*** Task inputs
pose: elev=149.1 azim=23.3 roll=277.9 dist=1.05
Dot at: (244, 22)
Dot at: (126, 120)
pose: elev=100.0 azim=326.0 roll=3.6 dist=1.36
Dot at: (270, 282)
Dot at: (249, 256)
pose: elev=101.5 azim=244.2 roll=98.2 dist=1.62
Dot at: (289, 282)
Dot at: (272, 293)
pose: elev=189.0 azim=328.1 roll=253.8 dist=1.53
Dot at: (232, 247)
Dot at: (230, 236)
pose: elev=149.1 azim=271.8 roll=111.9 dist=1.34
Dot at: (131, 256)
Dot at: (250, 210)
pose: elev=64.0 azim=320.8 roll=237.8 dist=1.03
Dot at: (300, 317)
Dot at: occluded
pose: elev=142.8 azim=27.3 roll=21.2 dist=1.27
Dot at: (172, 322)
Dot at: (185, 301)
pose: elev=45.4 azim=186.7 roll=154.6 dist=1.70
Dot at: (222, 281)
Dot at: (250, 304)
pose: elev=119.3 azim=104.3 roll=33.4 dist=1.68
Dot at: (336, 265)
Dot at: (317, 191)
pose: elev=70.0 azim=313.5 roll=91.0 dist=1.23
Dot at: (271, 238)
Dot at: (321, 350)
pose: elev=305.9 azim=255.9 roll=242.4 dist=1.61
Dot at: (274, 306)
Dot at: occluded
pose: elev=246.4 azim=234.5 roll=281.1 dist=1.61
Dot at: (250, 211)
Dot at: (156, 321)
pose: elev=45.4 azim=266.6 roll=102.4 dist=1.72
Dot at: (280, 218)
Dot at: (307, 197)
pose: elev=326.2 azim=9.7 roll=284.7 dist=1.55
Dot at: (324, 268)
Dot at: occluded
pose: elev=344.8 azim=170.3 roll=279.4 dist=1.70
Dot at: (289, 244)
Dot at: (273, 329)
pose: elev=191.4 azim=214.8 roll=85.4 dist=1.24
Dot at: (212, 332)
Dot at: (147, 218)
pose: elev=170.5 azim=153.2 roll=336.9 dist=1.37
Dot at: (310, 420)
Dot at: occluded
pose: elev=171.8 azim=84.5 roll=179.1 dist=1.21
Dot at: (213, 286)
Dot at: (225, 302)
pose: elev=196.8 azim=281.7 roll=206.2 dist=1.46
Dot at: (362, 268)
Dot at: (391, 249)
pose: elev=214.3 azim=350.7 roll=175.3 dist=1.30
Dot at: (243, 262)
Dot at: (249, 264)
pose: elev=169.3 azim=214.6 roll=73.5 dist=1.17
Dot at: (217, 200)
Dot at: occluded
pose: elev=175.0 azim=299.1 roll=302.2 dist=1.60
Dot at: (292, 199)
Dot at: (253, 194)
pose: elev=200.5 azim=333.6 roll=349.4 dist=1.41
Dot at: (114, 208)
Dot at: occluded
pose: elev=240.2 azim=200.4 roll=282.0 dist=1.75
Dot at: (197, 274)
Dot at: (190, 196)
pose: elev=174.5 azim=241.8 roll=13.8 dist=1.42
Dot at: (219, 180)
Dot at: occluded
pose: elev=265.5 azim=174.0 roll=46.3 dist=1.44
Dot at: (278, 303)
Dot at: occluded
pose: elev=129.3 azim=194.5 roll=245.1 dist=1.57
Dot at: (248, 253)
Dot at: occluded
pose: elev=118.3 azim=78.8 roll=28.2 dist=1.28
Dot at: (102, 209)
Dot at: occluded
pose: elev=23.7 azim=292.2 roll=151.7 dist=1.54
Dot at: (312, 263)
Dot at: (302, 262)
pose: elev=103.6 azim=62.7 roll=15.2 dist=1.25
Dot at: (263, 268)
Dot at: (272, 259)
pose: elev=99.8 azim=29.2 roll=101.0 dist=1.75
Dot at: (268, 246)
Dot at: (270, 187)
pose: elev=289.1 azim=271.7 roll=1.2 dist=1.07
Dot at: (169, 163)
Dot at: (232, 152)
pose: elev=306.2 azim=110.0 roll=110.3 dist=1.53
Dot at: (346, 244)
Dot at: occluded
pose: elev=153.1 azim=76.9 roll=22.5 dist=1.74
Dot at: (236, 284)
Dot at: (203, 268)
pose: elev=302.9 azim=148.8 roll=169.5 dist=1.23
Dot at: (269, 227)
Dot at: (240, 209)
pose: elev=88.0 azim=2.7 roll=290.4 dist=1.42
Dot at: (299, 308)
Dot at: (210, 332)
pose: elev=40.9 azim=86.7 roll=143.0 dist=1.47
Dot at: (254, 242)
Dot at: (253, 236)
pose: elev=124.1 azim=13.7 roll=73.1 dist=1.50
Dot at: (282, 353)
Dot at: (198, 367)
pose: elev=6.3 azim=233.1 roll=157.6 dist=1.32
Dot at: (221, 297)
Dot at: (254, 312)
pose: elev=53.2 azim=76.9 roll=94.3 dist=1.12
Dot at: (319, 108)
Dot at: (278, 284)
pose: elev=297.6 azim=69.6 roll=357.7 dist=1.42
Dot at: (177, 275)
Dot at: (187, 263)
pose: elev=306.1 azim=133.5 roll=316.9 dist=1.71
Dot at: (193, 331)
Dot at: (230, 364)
******
__Exercise__:
Copy the listing above line for line, without changing anything.

__Solution for this task__:
pose: elev=149.1 azim=23.3 roll=277.9 dist=1.05
Dot at: (244, 22)
Dot at: (126, 120)
pose: elev=100.0 azim=326.0 roll=3.6 dist=1.36
Dot at: (270, 282)
Dot at: (249, 256)
pose: elev=101.5 azim=244.2 roll=98.2 dist=1.62
Dot at: (289, 282)
Dot at: (272, 293)
pose: elev=189.0 azim=328.1 roll=253.8 dist=1.53
Dot at: (232, 247)
Dot at: (230, 236)
pose: elev=149.1 azim=271.8 roll=111.9 dist=1.34
Dot at: (131, 256)
Dot at: (250, 210)
pose: elev=64.0 azim=320.8 roll=237.8 dist=1.03
Dot at: (300, 317)
Dot at: occluded
pose: elev=142.8 azim=27.3 roll=21.2 dist=1.27
Dot at: (172, 322)
Dot at: (185, 301)
pose: elev=45.4 azim=186.7 roll=154.6 dist=1.70
Dot at: (222, 281)
Dot at: (250, 304)
pose: elev=119.3 azim=104.3 roll=33.4 dist=1.68
Dot at: (336, 265)
Dot at: (317, 191)
pose: elev=70.0 azim=313.5 roll=91.0 dist=1.23
Dot at: (271, 238)
Dot at: (321, 350)
pose: elev=305.9 azim=255.9 roll=242.4 dist=1.61
Dot at: (274, 306)
Dot at: occluded
pose: elev=246.4 azim=234.5 roll=281.1 dist=1.61
Dot at: (250, 211)
Dot at: (156, 321)
pose: elev=45.4 azim=266.6 roll=102.4 dist=1.72
Dot at: (280, 218)
Dot at: (307, 197)
pose: elev=326.2 azim=9.7 roll=284.7 dist=1.55
Dot at: (324, 268)
Dot at: occluded
pose: elev=344.8 azim=170.3 roll=279.4 dist=1.70
Dot at: (289, 244)
Dot at: (273, 329)
pose: elev=191.4 azim=214.8 roll=85.4 dist=1.24
Dot at: (212, 332)
Dot at: (147, 218)
pose: elev=170.5 azim=153.2 roll=336.9 dist=1.37
Dot at: (310, 420)
Dot at: occluded
pose: elev=171.8 azim=84.5 roll=179.1 dist=1.21
Dot at: (213, 286)
Dot at: (225, 302)
pose: elev=196.8 azim=281.7 roll=206.2 dist=1.46
Dot at: (362, 268)
Dot at: (391, 249)
pose: elev=214.3 azim=350.7 roll=175.3 dist=1.30
Dot at: (243, 262)
Dot at: (249, 264)
pose: elev=169.3 azim=214.6 roll=73.5 dist=1.17
Dot at: (217, 200)
Dot at: occluded
pose: elev=175.0 azim=299.1 roll=302.2 dist=1.60
Dot at: (292, 199)
Dot at: (253, 194)
pose: elev=200.5 azim=333.6 roll=349.4 dist=1.41
Dot at: (114, 208)
Dot at: occluded
pose: elev=240.2 azim=200.4 roll=282.0 dist=1.75
Dot at: (197, 274)
Dot at: (190, 196)
pose: elev=174.5 azim=241.8 roll=13.8 dist=1.42
Dot at: (219, 180)
Dot at: occluded
pose: elev=265.5 azim=174.0 roll=46.3 dist=1.44
Dot at: (278, 303)
Dot at: occluded
pose: elev=129.3 azim=194.5 roll=245.1 dist=1.57
Dot at: (248, 253)
Dot at: occluded
pose: elev=118.3 azim=78.8 roll=28.2 dist=1.28
Dot at: (102, 209)
Dot at: occluded
pose: elev=23.7 azim=292.2 roll=151.7 dist=1.54
Dot at: (312, 263)
Dot at: (302, 262)
pose: elev=103.6 azim=62.7 roll=15.2 dist=1.25
Dot at: (263, 268)
Dot at: (272, 259)
pose: elev=99.8 azim=29.2 roll=101.0 dist=1.75
Dot at: (268, 246)
Dot at: (270, 187)
pose: elev=289.1 azim=271.7 roll=1.2 dist=1.07
Dot at: (169, 163)
Dot at: (232, 152)
pose: elev=306.2 azim=110.0 roll=110.3 dist=1.53
Dot at: (346, 244)
Dot at: occluded
pose: elev=153.1 azim=76.9 roll=22.5 dist=1.74
Dot at: (236, 284)
Dot at: (203, 268)
pose: elev=302.9 azim=148.8 roll=169.5 dist=1.23
Dot at: (269, 227)
Dot at: (240, 209)
pose: elev=88.0 azim=2.7 roll=290.4 dist=1.42
Dot at: (299, 308)
Dot at: (210, 332)
pose: elev=40.9 azim=86.7 roll=143.0 dist=1.47
Dot at: (254, 242)
Dot at: (253, 236)
pose: elev=124.1 azim=13.7 roll=73.1 dist=1.50
Dot at: (282, 353)
Dot at: (198, 367)
pose: elev=6.3 azim=233.1 roll=157.6 dist=1.32
Dot at: (221, 297)
Dot at: (254, 312)
pose: elev=53.2 azim=76.9 roll=94.3 dist=1.12
Dot at: (319, 108)
Dot at: (278, 284)
pose: elev=297.6 azim=69.6 roll=357.7 dist=1.42
Dot at: (177, 275)
Dot at: (187, 263)
pose: elev=306.1 azim=133.5 roll=316.9 dist=1.71
Dot at: (193, 331)
Dot at: (230, 364)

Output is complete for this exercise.